Les opinions sur la PMA offrent un large éventail de positions, depuis les conservateurs traditionnels d'inspiration religieuse, qui s'opposent à toute évolution en la matière (LMPT), les défenseurs sincères des droits de l'enfant mais à tendance conservatrice sur la question (Jean-Pierre Rosenczveig, par exemple) les « modérés », qui acceptent certaines avancées mais restent frileux sur certains sujets tels que la ROPA, les droits des trans, la PMA post-mortem et/ou la GPA (le gouvernement et la plupart des membres de la majorité actuelle LREM) les modernistes-pragmatiques équilibrés et pro-droits de l'enfant (Irène Théry, PMAnonyme et les autres partisans de la RCA), les modernistes-pragmatiques à tendance identitariste (la plupart des opposants à la RCA regroupés au sein du « Collectif PMA ») et enfin les identitaristes radicaux, opposés à toute levée de l'anonymat (qui se définissent souvent comme « féministes matérialistes » sur les réseaux sociaux).
Ici, je considère que les autrices de l'article se rangent implicitement, sinon du côté des identitaristes radicaux, du moins de celui des modernistes-identitaristes, puisqu'elles citent à plusieurs reprises les propos de l'intellectuel franco-argentin à l'appui de leur argumentaire.
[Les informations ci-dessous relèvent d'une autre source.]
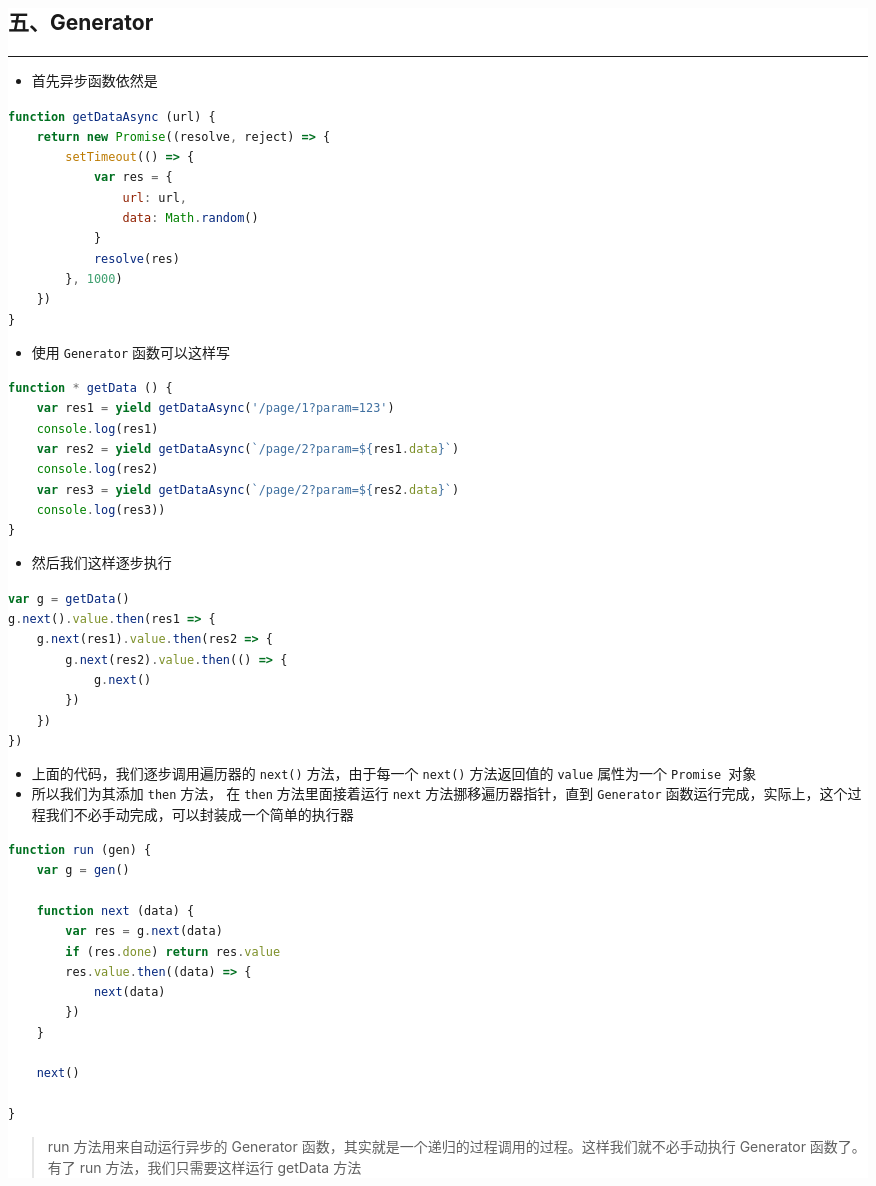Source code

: ## 五、Generator
---

- 首先异步函数依然是

```js
function getDataAsync (url) {
    return new Promise((resolve, reject) => {
        setTimeout(() => {
            var res = {
                url: url,
                data: Math.random()
            }
            resolve(res)
        }, 1000)
    })
}
```

- 使用 `Generator` 函数可以这样写

```js
function * getData () {
    var res1 = yield getDataAsync('/page/1?param=123')
    console.log(res1)
    var res2 = yield getDataAsync(`/page/2?param=${res1.data}`)
    console.log(res2)
    var res3 = yield getDataAsync(`/page/2?param=${res2.data}`)
    console.log(res3))
}
```

- 然后我们这样逐步执行

```js
var g = getData()
g.next().value.then(res1 => {
    g.next(res1).value.then(res2 => {
        g.next(res2).value.then(() => {
            g.next()
        })
    })
})
```
- 上面的代码，我们逐步调用遍历器的 `next()` 方法，由于每一个 `next()` 方法返回值的 `value` 属性为一个 `Promise `对象
- 所以我们为其添加 `then` 方法， 在 `then` 方法里面接着运行 `next` 方法挪移遍历器指针，直到 `Generator` 函数运行完成，实际上，这个过程我们不必手动完成，可以封装成一个简单的执行器

```js
function run (gen) {
    var g = gen()

    function next (data) {
        var res = g.next(data)
        if (res.done) return res.value
        res.value.then((data) => {
            next(data)
        })
    }

    next()

}
```
> run 方法用来自动运行异步的 Generator 函数，其实就是一个递归的过程调用的过程。这样我们就不必手动执行 Generator 函数了。 有了 run 方法，我们只需要这样运行 getData 方法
[2]Un point que certain-e-s identitaristes ont d'ailleurs eu tendance à souligner pour dénoncer ce qui, selon eux, démontrerait l'hypocrisie des « modérés ». En ce qui me concerne, je suis contre l'anonymat, mais je considère aussi que celui-ci devrait être dénoncé avec cohérence, et que critiquer la ROPA au nom du principe d'anonymat, c'est s'attendre à susciter ce genre de réactions.
[3]En particulier, je vous renvoie à cet excellent article du Donor Sibling Registry, dont je me suis beaucoup inspiré pour écrire cet article.
[4]D'ailleurs, chez certain-e-s identitaristes radicales, je constate souvent un rapport à la biologie à géométrie variable, à savoir prétendre que la biologie n'est pas très importante lorsqu'il s'agit de défendre l'anonymat des donneurs, tout en rappelant l'importance de celle-ci lorsqu'il s'agit de défendre la ROPA et/ou de pouvoir choisir un donneur d'une ethnie donnée.
[5]Mon expérience avec des personnes conçues par don est que beaucoup d'entre elles se considèrent comme adoptées avant même leur conception. Bien sûr, on peut ne pas être d'accord avec ce point de vue, mais il faut néanmoins le prendre en considération.